In the paper’s op-ed page, Ari Shavit makes an impassioned plea for politicians to distance themselves from the massive spin that characterized the last campaign in 2013, which he says pushed parties with no ideological mooring into power, to everyone’s detriment.
Calling Netanyahu, Lapid and Jewish Home head Naftali Bennett “three conservative white men,” he complains that they “loathed each other from the day the government was formed to the day it croaked. They didn’t agree on anything and didn’t do anything. Instead, from morning to night they were busy with positioning themselves. This is why the political, economic and social management faltered. This is why none of the cabinet’s ministers worked seriously on the issues at hand with the others. The television and Facebook talents did what talents know how to do – advance themselves, instead of serving the general good.”
Return to terror
Lest you were worried that all the fighting is taking place in the political arena, a terror attack on a shopping center in the West Bank Wednesday afternoon snapped the media back to the harsh and violent reality that dominated news coverage just a few weeks ago.
Israel Hayom gushes over the off-duty security guard who shot the attacker in the leg, and notes that he was only able to take his gun home from his day job of guarding Netanyahu in the wake of a move by the Public Security Ministry to ease gun control rules after a series of terror attacks last month.

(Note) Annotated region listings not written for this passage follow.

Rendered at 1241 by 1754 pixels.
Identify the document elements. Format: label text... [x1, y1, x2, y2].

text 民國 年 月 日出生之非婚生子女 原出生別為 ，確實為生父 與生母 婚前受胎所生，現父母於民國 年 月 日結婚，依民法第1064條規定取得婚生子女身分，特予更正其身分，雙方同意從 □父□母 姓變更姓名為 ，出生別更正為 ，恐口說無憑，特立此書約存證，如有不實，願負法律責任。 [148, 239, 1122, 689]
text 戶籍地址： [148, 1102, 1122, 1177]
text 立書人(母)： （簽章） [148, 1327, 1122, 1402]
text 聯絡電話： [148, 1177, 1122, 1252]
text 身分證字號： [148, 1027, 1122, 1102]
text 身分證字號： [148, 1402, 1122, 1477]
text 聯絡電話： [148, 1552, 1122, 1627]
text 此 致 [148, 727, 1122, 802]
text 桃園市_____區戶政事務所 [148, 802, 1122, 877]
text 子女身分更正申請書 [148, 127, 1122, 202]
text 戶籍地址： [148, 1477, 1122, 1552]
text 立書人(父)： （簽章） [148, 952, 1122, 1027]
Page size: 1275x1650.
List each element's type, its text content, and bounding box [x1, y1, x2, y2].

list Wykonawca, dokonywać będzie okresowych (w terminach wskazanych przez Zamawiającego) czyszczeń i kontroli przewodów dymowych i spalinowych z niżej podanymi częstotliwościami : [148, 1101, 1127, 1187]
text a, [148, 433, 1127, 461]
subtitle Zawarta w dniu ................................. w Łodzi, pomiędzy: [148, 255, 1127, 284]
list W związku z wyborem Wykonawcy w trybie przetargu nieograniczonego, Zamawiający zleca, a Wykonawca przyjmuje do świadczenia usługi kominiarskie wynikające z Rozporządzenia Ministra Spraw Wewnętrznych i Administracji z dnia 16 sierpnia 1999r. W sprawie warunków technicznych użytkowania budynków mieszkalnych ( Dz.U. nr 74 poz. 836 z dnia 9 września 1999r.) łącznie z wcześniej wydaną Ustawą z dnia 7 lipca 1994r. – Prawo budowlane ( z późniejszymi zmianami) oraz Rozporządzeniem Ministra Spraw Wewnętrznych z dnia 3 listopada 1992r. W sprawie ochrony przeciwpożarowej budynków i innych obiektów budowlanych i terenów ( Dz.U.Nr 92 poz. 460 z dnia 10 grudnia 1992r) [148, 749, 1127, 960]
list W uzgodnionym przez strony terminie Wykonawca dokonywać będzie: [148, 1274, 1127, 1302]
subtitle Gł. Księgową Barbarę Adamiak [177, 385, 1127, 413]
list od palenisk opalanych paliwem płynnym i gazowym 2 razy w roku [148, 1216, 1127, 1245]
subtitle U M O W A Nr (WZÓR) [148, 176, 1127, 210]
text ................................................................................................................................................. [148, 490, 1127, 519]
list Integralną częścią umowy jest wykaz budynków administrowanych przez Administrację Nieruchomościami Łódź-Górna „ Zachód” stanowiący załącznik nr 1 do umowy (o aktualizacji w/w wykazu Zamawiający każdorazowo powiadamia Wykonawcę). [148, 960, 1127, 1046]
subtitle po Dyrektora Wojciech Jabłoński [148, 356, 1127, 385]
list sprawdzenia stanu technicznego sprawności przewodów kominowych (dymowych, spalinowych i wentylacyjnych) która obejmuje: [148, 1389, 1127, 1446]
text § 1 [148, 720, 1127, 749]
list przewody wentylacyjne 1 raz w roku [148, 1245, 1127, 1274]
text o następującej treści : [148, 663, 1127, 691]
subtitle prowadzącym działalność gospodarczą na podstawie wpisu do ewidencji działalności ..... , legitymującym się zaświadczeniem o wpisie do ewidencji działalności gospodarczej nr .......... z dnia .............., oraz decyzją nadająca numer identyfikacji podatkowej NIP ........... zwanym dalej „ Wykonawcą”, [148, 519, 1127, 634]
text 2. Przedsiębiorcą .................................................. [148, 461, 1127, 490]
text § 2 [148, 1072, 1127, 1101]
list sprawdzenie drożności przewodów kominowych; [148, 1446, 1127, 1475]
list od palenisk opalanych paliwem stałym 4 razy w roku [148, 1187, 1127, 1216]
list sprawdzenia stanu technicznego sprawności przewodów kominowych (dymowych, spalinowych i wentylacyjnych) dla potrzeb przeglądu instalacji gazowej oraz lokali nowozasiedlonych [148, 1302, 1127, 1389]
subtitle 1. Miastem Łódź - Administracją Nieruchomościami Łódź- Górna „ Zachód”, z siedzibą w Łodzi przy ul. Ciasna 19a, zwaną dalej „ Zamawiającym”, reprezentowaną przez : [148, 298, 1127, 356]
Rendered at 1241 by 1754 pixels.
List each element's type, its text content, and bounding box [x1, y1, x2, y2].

“I did my duty,” the guard is quoted telling the paper. “I thank whoever kept a cool head and helped me neutralize the terrorist.”
That attack ended with only two injured, but Yedioth transports readers back to a much darker day last month with previously unpublished pictures of a terror attack on a Jerusalem synagogue that left five dead.
In the series of six photos, some of them gruesome (the bloody front page choice definitely fails the breakfast test), a badly injured man is seen lying in front of the prayer hall as police prepare to enter. The photos then show two terrorists emerge with guns and knives and a shootout with police, in which one cop and both assailants are killed.
“My son woke me up a few minutes before 7 and said he heard shots from the synagogue and people running from there,” amateur photographer Zahar Ross, who took the pictures from his balcony across the street, tells the paper. “I ran to my balcony and the first thing I saw was Shmuel Goldstein running and screaming ‘there’s a massacre.’ I told my wife to call the police and I grabbed my camera.”